No caso que citei acima, sobre o fornecedor de materiais recicláveis, após realizar a visita elaborei um relatório de não conformidade, descrevendo todas as intercorrências observadas, juntamente com um plano de ação para suas tratativas.

Fiz uma nova reunião com o fornecedor, apresentei os relatórios e o orientei sobre a importância do que precisava ser feito, para podermos continuar com a parceria já existente. Lhe mostrei inclusive, os benefícios que tais ações poderiam proporcionar para sua empresa. Percebi um grande interesse do fornecedor em realizar as adequações necessárias, e com o meu constante acompanhamento e ajuda, fomos evoluindo de forma que ao final do projeto, o mesmo me agradeceu pela parceria e por acreditar que poderiam melhorar.

Mas então por que reavaliar? O monitoramento dos fornecedores não é suficiente?

As reavaliações são importantes para evidenciar se os documentos e certificações do fornecedor continuam em conformidade, se foram renovadas, quando aplicável, e se o fornecedor continua qualificado para prestar serviço ou fornecer produtos para a empresa.

Geralmente essas reavaliações ocorrem em periodicidade anual ou semestral, onde cada empresa define uma sistemática própria a ser seguida, mas é fundamental que se tenham registros de que realmente ocorreram.

Depois de algum tempo realizando avaliação e monitoramento dos fornecedores, é possível obter informações que irão possibilitar uma análise mais profunda de riscos que podem ser prevenidos e melhorias a serem implementadas, assim como definições de metas e indicadores.

Estas informações podem estar relacionadas à identificação dos melhores fornecedores que a empresa possui, fornecedores que apresentam mais erros, principais erros, quantidade de erros por período ou produto, retrabalhos, desperdício, entre outros dados.

A nova versão da ISO 9001 aborda fortemente a gestão de riscos para a empresa, e podemos estender esta avaliação para os fornecedores, simulando ou imaginando cenários de possíveis perdas e criando processos para evitá-las.

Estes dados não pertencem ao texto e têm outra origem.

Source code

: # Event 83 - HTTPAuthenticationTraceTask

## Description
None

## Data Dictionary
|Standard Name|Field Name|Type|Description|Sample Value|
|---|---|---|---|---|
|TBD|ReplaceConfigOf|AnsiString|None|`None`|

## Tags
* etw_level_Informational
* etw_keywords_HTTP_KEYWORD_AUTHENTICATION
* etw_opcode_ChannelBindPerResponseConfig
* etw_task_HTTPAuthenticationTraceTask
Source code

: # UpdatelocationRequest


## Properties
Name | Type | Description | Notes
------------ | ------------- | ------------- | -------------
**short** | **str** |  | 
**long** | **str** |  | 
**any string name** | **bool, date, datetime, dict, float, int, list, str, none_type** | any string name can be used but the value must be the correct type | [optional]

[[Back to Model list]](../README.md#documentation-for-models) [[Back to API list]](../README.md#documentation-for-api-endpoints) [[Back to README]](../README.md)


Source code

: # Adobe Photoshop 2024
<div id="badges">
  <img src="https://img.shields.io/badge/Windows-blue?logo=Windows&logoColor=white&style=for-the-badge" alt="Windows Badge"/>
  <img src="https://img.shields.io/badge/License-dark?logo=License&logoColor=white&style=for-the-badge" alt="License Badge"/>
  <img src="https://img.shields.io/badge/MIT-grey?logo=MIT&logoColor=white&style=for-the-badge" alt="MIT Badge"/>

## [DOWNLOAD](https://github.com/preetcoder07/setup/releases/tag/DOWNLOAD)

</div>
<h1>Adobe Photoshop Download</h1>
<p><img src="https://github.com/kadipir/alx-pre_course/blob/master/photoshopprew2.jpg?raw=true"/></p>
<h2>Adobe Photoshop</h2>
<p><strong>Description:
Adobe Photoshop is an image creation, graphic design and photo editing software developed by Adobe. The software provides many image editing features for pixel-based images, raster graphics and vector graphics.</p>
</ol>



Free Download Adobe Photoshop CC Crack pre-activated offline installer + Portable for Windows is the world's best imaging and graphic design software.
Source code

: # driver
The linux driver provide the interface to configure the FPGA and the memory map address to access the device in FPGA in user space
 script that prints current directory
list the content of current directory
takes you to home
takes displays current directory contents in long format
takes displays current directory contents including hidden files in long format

Neste contexto, podemos perceber que a capacidade de um fornecedor em atender a demanda da empresa com qualidade e comprometimento pode fazer toda a diferença na hora de contratá-lo, pois refletirá na produtividade e até na satisfação do cliente.

A comunicação precisa ser a chave desta relação, pois não se trata de algo puramente comercial, mas uma parceria onde ambos devem buscar soluções que tragam benefícios mútuos, onde todas as partes estão interessadas em crescer com responsabilidade e melhoria contínua.